Sec. 114.1  Definitions.

* * * * *
    (e)(1) For purposes of this part membership organization means a 
trade association, cooperative, corporation without capital stock, or a 
local, national, or international labor organization that:
    (i) Is composed of members, some or all of whom are vested with the 
power and authority to operate or administer the organization, pursuant 
to the organization's articles, bylaws, constitution or other formal 
organizational documents;
    (ii) Expressly states the qualifications and requirements for 
membership in its articles, bylaws, constitution or other formal 
organizational documents;
    (iii) Makes its articles, bylaws, constitution, or other formal 
organizational documents available to its members upon request;
    (iv) Expressly solicits persons to become members;
    (v) Expressly acknowledges the acceptance of membership, such as by 
sending a membership card or including the member's name on a 
membership newsletter list; and
    (vi) Is not organized primarily for the purpose of influencing the 
nomination for election, or election, of any individual to Federal 
office.
    (2) For purposes of this part, the term members includes all 
persons who are currently satisfying the requirements for membership in 
a membership organization, affirmatively accept the membership 
organization's invitation to become a member, and either:
    (i)Have some significant financial attachment to the membership 
organization, such as a significant investment or ownership stake; or
    (ii) Pay membership dues at least annually, of a specific amount 
predetermined by the organization; or
    (iii) Have a significant organizational attachment to the 
membership organization which includes: affirmation of membership on at 
least an annual basis; and direct participatory rights in the 
governance of the organization.
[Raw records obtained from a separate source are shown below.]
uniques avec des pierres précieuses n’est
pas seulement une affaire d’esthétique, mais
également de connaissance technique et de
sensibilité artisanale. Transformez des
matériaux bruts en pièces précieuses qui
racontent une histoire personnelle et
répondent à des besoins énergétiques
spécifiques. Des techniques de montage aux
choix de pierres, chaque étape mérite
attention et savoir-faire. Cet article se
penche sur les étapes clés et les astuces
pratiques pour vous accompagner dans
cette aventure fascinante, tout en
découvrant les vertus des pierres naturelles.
For example, such rights could include 
the right to vote directly or indirectly for at least one individual on 
the membership organization's highest governing board; the right to 
vote directly for organization officers; the right to vote on policy 
questions where the highest governing body of the membership 
organization is obligated to abide by the results; the right to approve 
the organization's annual budget; or the right to participate directly 
in similar aspects of the organization's governance.
    (3) Notwithstanding the requirements of paragraph (e)(2) of this 
section, the Commission may determine, on a case-by-case basis, that 
persons who do not precisely meet the requirements on the general rule, 
but have a relatively enduring and independently significant financial 
or organizational attachment to the organization, may be considered 
members for purposes of this section. For example, student members who 
pay a lower amount of dues while in school, long term dues paying 
members who qualify for lifetime membership status with little or no 
dues obligation, and retired members of the organization may be 
considered members for purposes of these rules.
    (4) Notwithstanding the requirements of paragraphs (e)(2)(i) 
through (iii) of this section, members of a local union are considered 
to be members of any national or international union of which the local 
union is a part and of any federation with which the local, national, 
or international union is affiliated.
    (5) In the case of a membership organization which has a national 
federation structure or has several levels, including, for example, 
national, state, regional and/or local affiliates, a person who 
qualifies as a member of any entity within the federation or of any 
affiliate by meeting the requirements of paragraphs (e)(2)(i), (ii), or 
(iii) of this section shall also qualify as a member of all affiliates 
for purposes of this part. The factors set forth at 11 CFR 100.5 
(g)(2), (3) and (4) shall be used to determine whether entities are 
affiliated for purposes of this paragraph.
    (6) The status of a membership organization, and of members, for 
purposes of this part, shall be determined pursuant to paragraph (e)(1) 
of this section and not by provisions of state law governing trade 
associations, cooperatives, corporations without capital stock, or 
labor organizations.
* * * * *
    Dated: July 27, 1999.
Scott E. Thomas,
Chairman, Federal Election Commission.